Paralogous genes


Paralogous genes (or paralogs) are genes that are homologous (share a common ancestry) but were separated by a gene duplication event. If a gene, G1, is duplicated to give a copy, G1A, then G1 and G1A are paralogs of one another. Paralogs often have the same or similar functions, but not always: due to the lack of original selective pressure on the gene copy, it has relative freedom to mutate and may adopt a new function. It should be noted, however, that the term 'paralog' does not concern function but exclusively relationship between two or more genes.

Paralogs may be found in the same or different genomes depending on whether the duplication occurred before or after a speciation event. The paragraph below illustrates examples of paralogous (and orthologous) genes in both the same and in different genomes.

The same genome:
If a species, S1, has a gene, G1, and S1 gives rise to two more species, S2 and S3, each with genes, G2 and G3, then G2 and G3 are orthologs of one another. However, if there is a gene duplication event in S2 to give rise to a gene copy, G2A, then G2 and G2A are paralogs in the same genome and both are orthologs of gene G3. Here gene duplication has occurred after speciation, hence the paralogs existing in the same genome.

_RECORDS SUPPLIED_:
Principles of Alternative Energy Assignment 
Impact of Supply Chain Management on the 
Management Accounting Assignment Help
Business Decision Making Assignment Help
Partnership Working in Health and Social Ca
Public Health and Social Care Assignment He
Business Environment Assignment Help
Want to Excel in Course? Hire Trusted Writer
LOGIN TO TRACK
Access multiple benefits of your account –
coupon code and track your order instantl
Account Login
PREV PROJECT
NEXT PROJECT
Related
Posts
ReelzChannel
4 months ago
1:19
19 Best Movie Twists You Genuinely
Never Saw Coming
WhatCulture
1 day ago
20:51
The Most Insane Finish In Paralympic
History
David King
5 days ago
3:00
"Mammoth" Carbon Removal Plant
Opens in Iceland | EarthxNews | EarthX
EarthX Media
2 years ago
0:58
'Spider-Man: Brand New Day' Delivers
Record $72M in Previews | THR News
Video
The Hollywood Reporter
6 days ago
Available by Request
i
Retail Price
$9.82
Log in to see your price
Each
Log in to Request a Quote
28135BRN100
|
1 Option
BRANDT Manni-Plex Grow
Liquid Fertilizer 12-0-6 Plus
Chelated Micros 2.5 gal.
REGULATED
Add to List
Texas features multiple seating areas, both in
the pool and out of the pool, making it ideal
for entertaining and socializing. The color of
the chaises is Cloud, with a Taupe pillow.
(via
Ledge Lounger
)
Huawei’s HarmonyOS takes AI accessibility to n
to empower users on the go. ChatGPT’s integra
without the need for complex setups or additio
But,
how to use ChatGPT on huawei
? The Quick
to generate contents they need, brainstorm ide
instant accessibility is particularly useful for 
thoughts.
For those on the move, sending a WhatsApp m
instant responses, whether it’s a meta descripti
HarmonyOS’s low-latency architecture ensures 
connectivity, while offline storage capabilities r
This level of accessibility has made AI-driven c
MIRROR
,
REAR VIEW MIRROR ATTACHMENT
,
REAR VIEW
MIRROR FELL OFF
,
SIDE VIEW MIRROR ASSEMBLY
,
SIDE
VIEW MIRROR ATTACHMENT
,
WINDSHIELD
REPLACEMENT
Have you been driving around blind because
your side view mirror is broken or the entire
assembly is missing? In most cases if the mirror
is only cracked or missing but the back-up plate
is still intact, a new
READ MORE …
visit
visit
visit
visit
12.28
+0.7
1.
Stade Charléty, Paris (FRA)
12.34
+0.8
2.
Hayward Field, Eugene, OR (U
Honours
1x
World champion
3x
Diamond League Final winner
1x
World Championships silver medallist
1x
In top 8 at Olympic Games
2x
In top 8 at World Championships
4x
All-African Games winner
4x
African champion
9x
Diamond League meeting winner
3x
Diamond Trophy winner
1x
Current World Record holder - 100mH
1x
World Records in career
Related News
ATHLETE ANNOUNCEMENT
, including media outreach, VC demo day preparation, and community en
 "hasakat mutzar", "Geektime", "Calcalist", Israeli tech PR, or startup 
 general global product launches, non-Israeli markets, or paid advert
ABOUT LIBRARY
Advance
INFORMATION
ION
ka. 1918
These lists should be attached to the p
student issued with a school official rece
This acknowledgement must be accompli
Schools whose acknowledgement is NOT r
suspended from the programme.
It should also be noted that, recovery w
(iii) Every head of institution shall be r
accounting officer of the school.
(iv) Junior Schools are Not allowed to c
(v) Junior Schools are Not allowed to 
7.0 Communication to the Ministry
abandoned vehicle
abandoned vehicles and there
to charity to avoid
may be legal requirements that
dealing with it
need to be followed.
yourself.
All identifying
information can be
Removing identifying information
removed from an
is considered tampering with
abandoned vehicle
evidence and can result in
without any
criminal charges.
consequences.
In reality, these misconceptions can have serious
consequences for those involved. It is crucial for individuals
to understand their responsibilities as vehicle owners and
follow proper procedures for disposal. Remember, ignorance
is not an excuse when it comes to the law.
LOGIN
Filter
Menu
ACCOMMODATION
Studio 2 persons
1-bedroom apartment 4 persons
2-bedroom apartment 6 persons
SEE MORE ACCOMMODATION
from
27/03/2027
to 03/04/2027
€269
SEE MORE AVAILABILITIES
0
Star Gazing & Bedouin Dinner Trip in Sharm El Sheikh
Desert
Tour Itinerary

_CHECK YOUR UNDERSTANDING_:
A – Answer each question from the passage on paralogous genes.
(i) What kind of event separates paralogous genes?
(ii) What does the term "paralog" exclusively concern?
(iii) In the same-genome example, which gene is a paralog of G2?
B – According to the passage on paralogous genes, why may a gene copy take on a new function?
C – Write the next part of the passage on paralogous genes, starting after its last sentence.
The data come from a separate source and are not part of the passage on paralogous genes.

_RESULTS FOR EACH TASK_:
A –
(i) A gene duplication event.
(ii) The relationship between two or more genes, not their function.
(iii) G2A.

B – The gene copy lacks the original selective pressure on it. This gives it relative freedom to mutate, so it may adopt a new function.

C –
Different genomes:
If the species, S1, the common ancestor of S2 and S3, has two gene duplication events to produce G1A and G1B from G1, then a speciation event occurs which separates these genes - G1A in S2 and G1B in S3 - then G1A and G1B are still considered paralogs of one another, despite existing in separate genomes. They are not orthologs, because the original root of their homology was a gene duplication event and not a speciation event. When gene duplication occurs before speciation, paralogs may exist in different genomes.